One must thank Governor Godswill Akpabio for bringing this issue to the fore. The Governor of Akwa Ibom State wants to be celebrated as a man getting results, and there is nothing wrong with such a desire. The problem here is that, Akwa Ibom should be doing better. We cannot speak of success if we ignore the cost of achieving the same. How much does Akwa Ibom State receive from the Federation Account per month? Having said that, if the governor believes he has done really well as governor, why set himself up for life with the state’s resources? Why not work out a plan to put his experience to good use as a consultant and public speaker? We have Nigerians who have not had opportunities to be governors running the speaking circuit not just on the continent but around the world. Being a former governor with a history of performance is all the CV you need as a future consultant earning top dollar and/or as a renowned speaker on socio-economic and political issues.

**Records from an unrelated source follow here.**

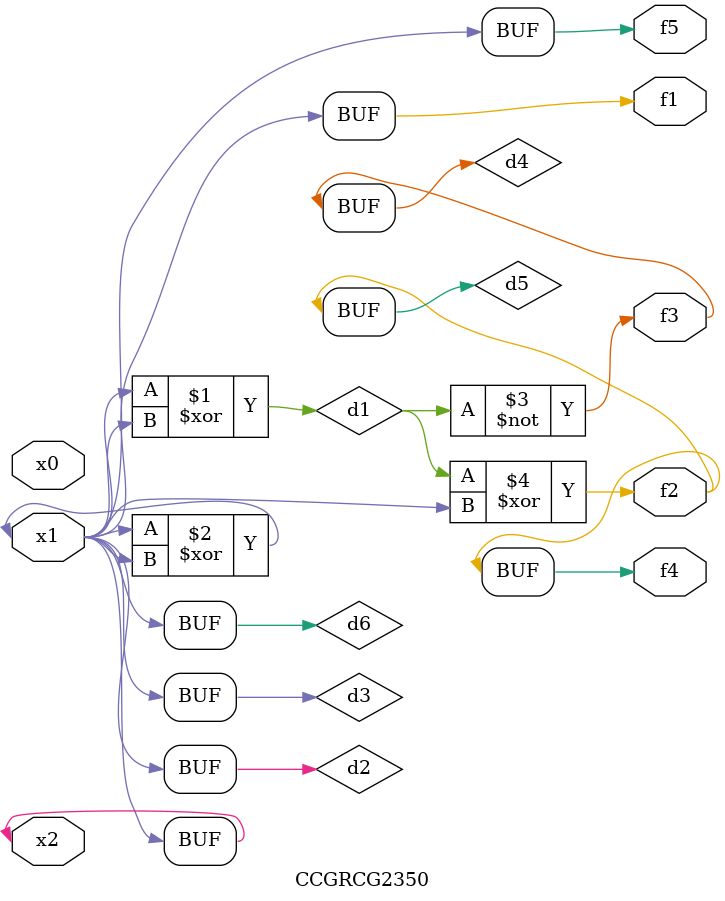
<source format=v>
module CCGRCG2350(
	input x0, x1, x2,
	output f1, f2, f3, f4, f5
);

	wire d1, d2, d3, d4, d5, d6;

	xor (d1, x1, x2);
	buf (d2, x1, x2);
	xor (d3, x1, x2);
	nor (d4, d1);
	xor (d5, d1, d2);
	buf (d6, d2, d3);
	assign f1 = d6;
	assign f2 = d5;
	assign f3 = d4;
	assign f4 = d5;
	assign f5 = d6;
endmodule

</source>
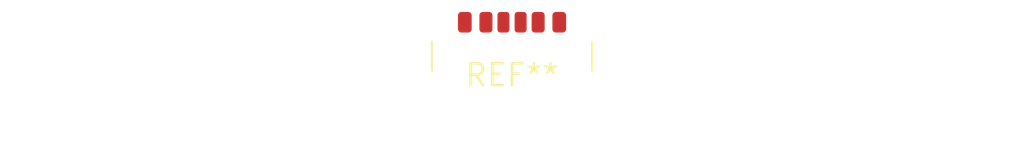
<source format=kicad_pcb>
(kicad_pcb (version 20240108) (generator pcbnew)

  (general
    (thickness 1.6)
  )

  (paper "A4")
  (layers
    (0 "F.Cu" signal)
    (31 "B.Cu" signal)
    (32 "B.Adhes" user "B.Adhesive")
    (33 "F.Adhes" user "F.Adhesive")
    (34 "B.Paste" user)
    (35 "F.Paste" user)
    (36 "B.SilkS" user "B.Silkscreen")
    (37 "F.SilkS" user "F.Silkscreen")
    (38 "B.Mask" user)
    (39 "F.Mask" user)
    (40 "Dwgs.User" user "User.Drawings")
    (41 "Cmts.User" user "User.Comments")
    (42 "Eco1.User" user "User.Eco1")
    (43 "Eco2.User" user "User.Eco2")
    (44 "Edge.Cuts" user)
    (45 "Margin" user)
    (46 "B.CrtYd" user "B.Courtyard")
    (47 "F.CrtYd" user "F.Courtyard")
    (48 "B.Fab" user)
    (49 "F.Fab" user)
    (50 "User.1" user)
    (51 "User.2" user)
    (52 "User.3" user)
    (53 "User.4" user)
    (54 "User.5" user)
    (55 "User.6" user)
    (56 "User.7" user)
    (57 "User.8" user)
    (58 "User.9" user)
  )

  (setup
    (pad_to_mask_clearance 0)
    (pcbplotparams
      (layerselection 0x00010fc_ffffffff)
      (plot_on_all_layers_selection 0x0000000_00000000)
      (disableapertmacros false)
      (usegerberextensions false)
      (usegerberattributes false)
      (usegerberadvancedattributes false)
      (creategerberjobfile false)
      (dashed_line_dash_ratio 12.000000)
      (dashed_line_gap_ratio 3.000000)
      (svgprecision 4)
      (plotframeref false)
      (viasonmask false)
      (mode 1)
      (useauxorigin false)
      (hpglpennumber 1)
      (hpglpenspeed 20)
      (hpglpendiameter 15.000000)
      (dxfpolygonmode false)
      (dxfimperialunits false)
      (dxfusepcbnewfont false)
      (psnegative false)
      (psa4output false)
      (plotreference false)
      (plotvalue false)
      (plotinvisibletext false)
      (sketchpadsonfab false)
      (subtractmaskfromsilk false)
      (outputformat 1)
      (mirror false)
      (drillshape 1)
      (scaleselection 1)
      (outputdirectory "")
    )
  )

  (net 0 "")

  (footprint "USB_C_Receptacle_GCT_USB4125-xx-x_6P_TopMnt_Horizontal" (layer "F.Cu") (at 0 0))

)

</source>
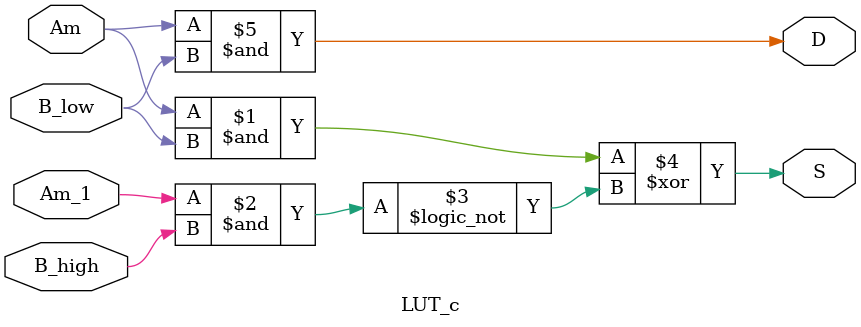
<source format=v>
`timescale 1ns/1ns
module LUT_c(
    input           Am          ,
    input           B_low       ,
    input           Am_1        ,
    input           B_high      ,
    output          S           ,
    output          D           //           
);

   assign S = (Am & B_low) ^ (!(Am_1 & B_high));
   assign D = Am & B_low;

endmodule // LUT_c


</source>
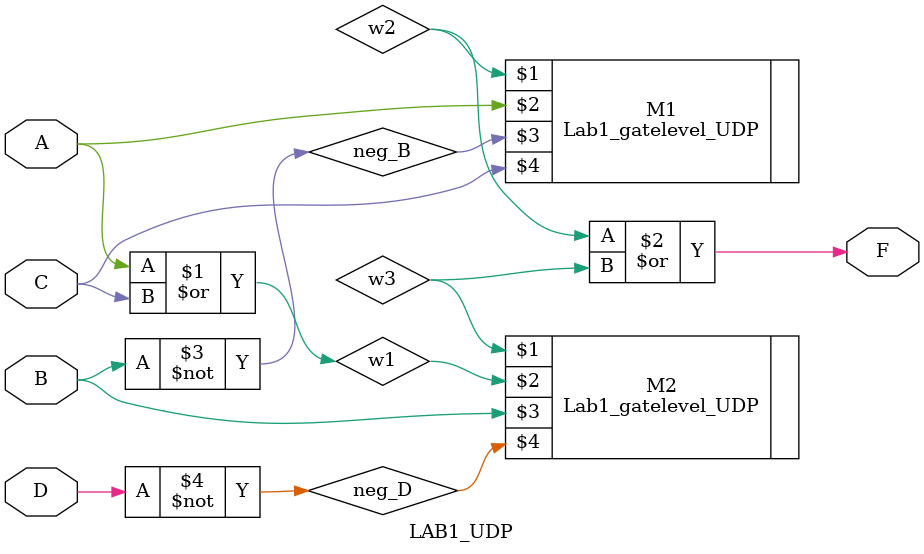
<source format=v>
module	LAB1_UDP(F, A, B, C, D);
	output	F;
	input	A, B, C, D;
	wire	neg_B, neg_D, w1, w2, w3;
	
    not                 G1(neg_B, B);
    or                  G2(w1, A, C);
    not                 G3(neg_D, D);
	Lab1_gatelevel_UDP	M1(w2, A, neg_B, C);
	Lab1_gatelevel_UDP	M2(w3, w1, B, neg_D);
    or                  G4(F, w2, w3);
endmodule
</source>
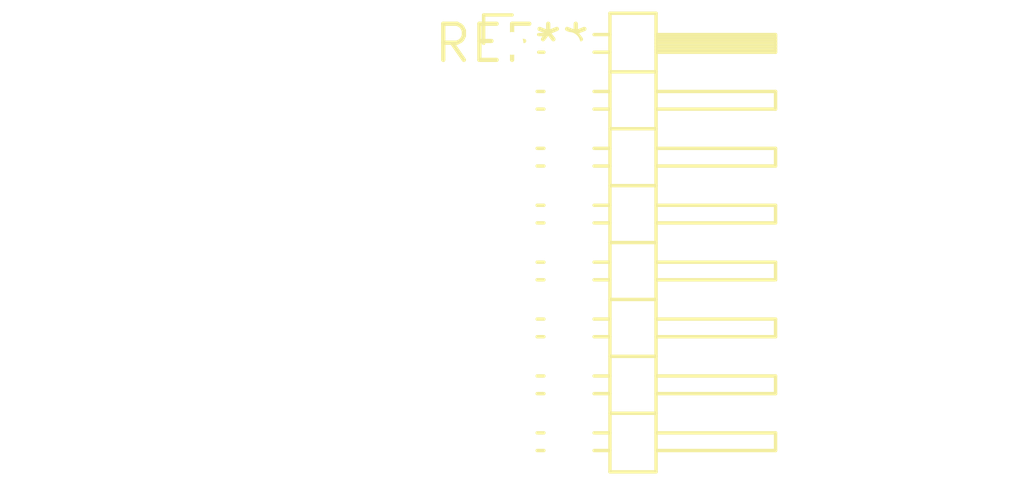
<source format=kicad_pcb>
(kicad_pcb (version 20240108) (generator pcbnew)

  (general
    (thickness 1.6)
  )

  (paper "A4")
  (layers
    (0 "F.Cu" signal)
    (31 "B.Cu" signal)
    (32 "B.Adhes" user "B.Adhesive")
    (33 "F.Adhes" user "F.Adhesive")
    (34 "B.Paste" user)
    (35 "F.Paste" user)
    (36 "B.SilkS" user "B.Silkscreen")
    (37 "F.SilkS" user "F.Silkscreen")
    (38 "B.Mask" user)
    (39 "F.Mask" user)
    (40 "Dwgs.User" user "User.Drawings")
    (41 "Cmts.User" user "User.Comments")
    (42 "Eco1.User" user "User.Eco1")
    (43 "Eco2.User" user "User.Eco2")
    (44 "Edge.Cuts" user)
    (45 "Margin" user)
    (46 "B.CrtYd" user "B.Courtyard")
    (47 "F.CrtYd" user "F.Courtyard")
    (48 "B.Fab" user)
    (49 "F.Fab" user)
    (50 "User.1" user)
    (51 "User.2" user)
    (52 "User.3" user)
    (53 "User.4" user)
    (54 "User.5" user)
    (55 "User.6" user)
    (56 "User.7" user)
    (57 "User.8" user)
    (58 "User.9" user)
  )

  (setup
    (pad_to_mask_clearance 0)
    (pcbplotparams
      (layerselection 0x00010fc_ffffffff)
      (plot_on_all_layers_selection 0x0000000_00000000)
      (disableapertmacros false)
      (usegerberextensions false)
      (usegerberattributes false)
      (usegerberadvancedattributes false)
      (creategerberjobfile false)
      (dashed_line_dash_ratio 12.000000)
      (dashed_line_gap_ratio 3.000000)
      (svgprecision 4)
      (plotframeref false)
      (viasonmask false)
      (mode 1)
      (useauxorigin false)
      (hpglpennumber 1)
      (hpglpenspeed 20)
      (hpglpendiameter 15.000000)
      (dxfpolygonmode false)
      (dxfimperialunits false)
      (dxfusepcbnewfont false)
      (psnegative false)
      (psa4output false)
      (plotreference false)
      (plotvalue false)
      (plotinvisibletext false)
      (sketchpadsonfab false)
      (subtractmaskfromsilk false)
      (outputformat 1)
      (mirror false)
      (drillshape 1)
      (scaleselection 1)
      (outputdirectory "")
    )
  )

  (net 0 "")

  (footprint "PinHeader_2x08_P2.00mm_Horizontal" (layer "F.Cu") (at 0 0))

)

</source>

This unfortunate reality is not limited to Lagos, Rivers and Akwa Ibom states as there are reports some other states have such laws for former governors in place. It is one of the biggest failures of our democracy; rewarding former governors for the privilege to serve our people, whether or not they performed well. The only reward should be the governor’s performance in office. Obviously, failing in office would put you in the place of most of these ex-governors who have since gone into oblivion since they left Government House. Some others, out of desperation not to be out of the system, decide to work their way into the Senate. Unfortunately, being in the Senate does not guarantee relevance.

Nigerian leaders can do better, they can dream bigger. Nigeria is not the world and there are opportunities out there to stamp our names and ideas on the world, if we have such ideas. It is a shame on our country to see our leaders continue to obsess with being local champions when the world continually offers a turf for them to be great. Africa would be a good place to start; to teach the art of leadership, the essence of public service and the joy that comes with knowing one served the people with all of one’s mind, ability and strength, in spirit and in truth. But how can you teach what you never were? You can’t fake greatness. Great people do not use public office to set up pensions for themselves. Governors Amaechi, Akpabio and the likes can still be great.